[Opening Data to process section]
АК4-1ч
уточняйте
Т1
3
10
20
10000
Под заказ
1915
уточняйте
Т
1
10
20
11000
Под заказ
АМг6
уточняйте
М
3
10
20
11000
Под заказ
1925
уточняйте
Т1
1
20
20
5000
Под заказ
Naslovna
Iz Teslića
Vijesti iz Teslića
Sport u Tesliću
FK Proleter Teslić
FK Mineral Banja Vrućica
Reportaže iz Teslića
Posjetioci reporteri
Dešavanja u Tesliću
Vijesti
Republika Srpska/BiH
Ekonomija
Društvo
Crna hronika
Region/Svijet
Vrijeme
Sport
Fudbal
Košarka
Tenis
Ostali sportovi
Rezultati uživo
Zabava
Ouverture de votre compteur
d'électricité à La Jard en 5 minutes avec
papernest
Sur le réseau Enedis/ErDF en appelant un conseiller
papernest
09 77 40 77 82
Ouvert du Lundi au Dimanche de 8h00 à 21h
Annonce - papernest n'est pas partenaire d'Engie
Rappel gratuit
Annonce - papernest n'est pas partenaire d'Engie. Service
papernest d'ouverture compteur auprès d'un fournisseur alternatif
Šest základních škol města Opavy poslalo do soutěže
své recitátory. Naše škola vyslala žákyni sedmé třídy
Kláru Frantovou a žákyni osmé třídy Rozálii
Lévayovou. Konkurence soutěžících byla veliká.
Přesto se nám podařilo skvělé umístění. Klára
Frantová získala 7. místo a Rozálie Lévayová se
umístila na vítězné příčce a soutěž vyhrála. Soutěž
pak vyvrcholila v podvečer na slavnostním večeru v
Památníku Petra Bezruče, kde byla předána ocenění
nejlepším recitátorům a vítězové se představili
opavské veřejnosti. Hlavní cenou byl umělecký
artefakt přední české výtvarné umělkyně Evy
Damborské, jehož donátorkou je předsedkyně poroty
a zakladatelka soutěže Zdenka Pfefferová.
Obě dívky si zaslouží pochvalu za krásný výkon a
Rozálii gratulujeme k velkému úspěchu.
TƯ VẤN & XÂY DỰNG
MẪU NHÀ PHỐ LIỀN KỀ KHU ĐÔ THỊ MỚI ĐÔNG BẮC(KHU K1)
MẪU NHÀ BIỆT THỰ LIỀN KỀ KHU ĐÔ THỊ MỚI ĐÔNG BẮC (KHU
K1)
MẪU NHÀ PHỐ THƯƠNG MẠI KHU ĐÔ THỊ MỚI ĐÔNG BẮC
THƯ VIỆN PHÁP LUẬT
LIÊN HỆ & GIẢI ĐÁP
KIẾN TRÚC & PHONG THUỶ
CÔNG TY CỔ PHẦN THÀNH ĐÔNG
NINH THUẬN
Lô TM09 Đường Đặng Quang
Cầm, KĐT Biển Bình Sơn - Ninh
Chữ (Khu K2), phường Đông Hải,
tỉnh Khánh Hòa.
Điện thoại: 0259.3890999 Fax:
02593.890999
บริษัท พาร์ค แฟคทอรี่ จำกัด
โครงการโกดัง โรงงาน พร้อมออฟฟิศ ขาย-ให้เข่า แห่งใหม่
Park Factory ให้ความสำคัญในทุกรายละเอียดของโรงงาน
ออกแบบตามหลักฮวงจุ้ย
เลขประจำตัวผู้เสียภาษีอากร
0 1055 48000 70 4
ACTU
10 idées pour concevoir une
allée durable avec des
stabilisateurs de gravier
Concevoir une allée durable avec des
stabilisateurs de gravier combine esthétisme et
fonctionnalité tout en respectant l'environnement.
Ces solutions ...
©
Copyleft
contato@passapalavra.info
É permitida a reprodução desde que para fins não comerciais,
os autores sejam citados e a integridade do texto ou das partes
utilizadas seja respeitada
[Closing Data to process section]
- Task requirements -
Could every record be printed again exactly as it reads?

- Answer to this task -
АК4-1ч
уточняйте
Т1
3
10
20
10000
Под заказ
1915
уточняйте
Т
1
10
20
11000
Под заказ
АМг6
уточняйте
М
3
10
20
11000
Под заказ
1925
уточняйте
Т1
1
20
20
5000
Под заказ
Naslovna
Iz Teslića
Vijesti iz Teslića
Sport u Tesliću
FK Proleter Teslić
FK Mineral Banja Vrućica
Reportaže iz Teslića
Posjetioci reporteri
Dešavanja u Tesliću
Vijesti
Republika Srpska/BiH
Ekonomija
Društvo
Crna hronika
Region/Svijet
Vrijeme
Sport
Fudbal
Košarka
Tenis
Ostali sportovi
Rezultati uživo
Zabava
Ouverture de votre compteur
d'électricité à La Jard en 5 minutes avec
papernest
Sur le réseau Enedis/ErDF en appelant un conseiller
papernest
09 77 40 77 82
Ouvert du Lundi au Dimanche de 8h00 à 21h
Annonce - papernest n'est pas partenaire d'Engie
Rappel gratuit
Annonce - papernest n'est pas partenaire d'Engie. Service
papernest d'ouverture compteur auprès d'un fournisseur alternatif
Šest základních škol města Opavy poslalo do soutěže
své recitátory. Naše škola vyslala žákyni sedmé třídy
Kláru Frantovou a žákyni osmé třídy Rozálii
Lévayovou. Konkurence soutěžících byla veliká.
Přesto se nám podařilo skvělé umístění. Klára
Frantová získala 7. místo a Rozálie Lévayová se
umístila na vítězné příčce a soutěž vyhrála. Soutěž
pak vyvrcholila v podvečer na slavnostním večeru v
Památníku Petra Bezruče, kde byla předána ocenění
nejlepším recitátorům a vítězové se představili
opavské veřejnosti. Hlavní cenou byl umělecký
artefakt přední české výtvarné umělkyně Evy
Damborské, jehož donátorkou je předsedkyně poroty
a zakladatelka soutěže Zdenka Pfefferová.
Obě dívky si zaslouží pochvalu za krásný výkon a
Rozálii gratulujeme k velkému úspěchu.
TƯ VẤN & XÂY DỰNG
MẪU NHÀ PHỐ LIỀN KỀ KHU ĐÔ THỊ MỚI ĐÔNG BẮC(KHU K1)
MẪU NHÀ BIỆT THỰ LIỀN KỀ KHU ĐÔ THỊ MỚI ĐÔNG BẮC (KHU
K1)
MẪU NHÀ PHỐ THƯƠNG MẠI KHU ĐÔ THỊ MỚI ĐÔNG BẮC
THƯ VIỆN PHÁP LUẬT
LIÊN HỆ & GIẢI ĐÁP
KIẾN TRÚC & PHONG THUỶ
CÔNG TY CỔ PHẦN THÀNH ĐÔNG
NINH THUẬN
Lô TM09 Đường Đặng Quang
Cầm, KĐT Biển Bình Sơn - Ninh
Chữ (Khu K2), phường Đông Hải,
tỉnh Khánh Hòa.
Điện thoại: 0259.3890999 Fax:
02593.890999
บริษัท พาร์ค แฟคทอรี่ จำกัด
โครงการโกดัง โรงงาน พร้อมออฟฟิศ ขาย-ให้เข่า แห่งใหม่
Park Factory ให้ความสำคัญในทุกรายละเอียดของโรงงาน
ออกแบบตามหลักฮวงจุ้ย
เลขประจำตัวผู้เสียภาษีอากร
0 1055 48000 70 4
ACTU
10 idées pour concevoir une
allée durable avec des
stabilisateurs de gravier
Concevoir une allée durable avec des
stabilisateurs de gravier combine esthétisme et
fonctionnalité tout en respectant l'environnement.
Ces solutions ...
©
Copyleft
contato@passapalavra.info
É permitida a reprodução desde que para fins não comerciais,
os autores sejam citados e a integridade do texto ou das partes
utilizadas seja respeitada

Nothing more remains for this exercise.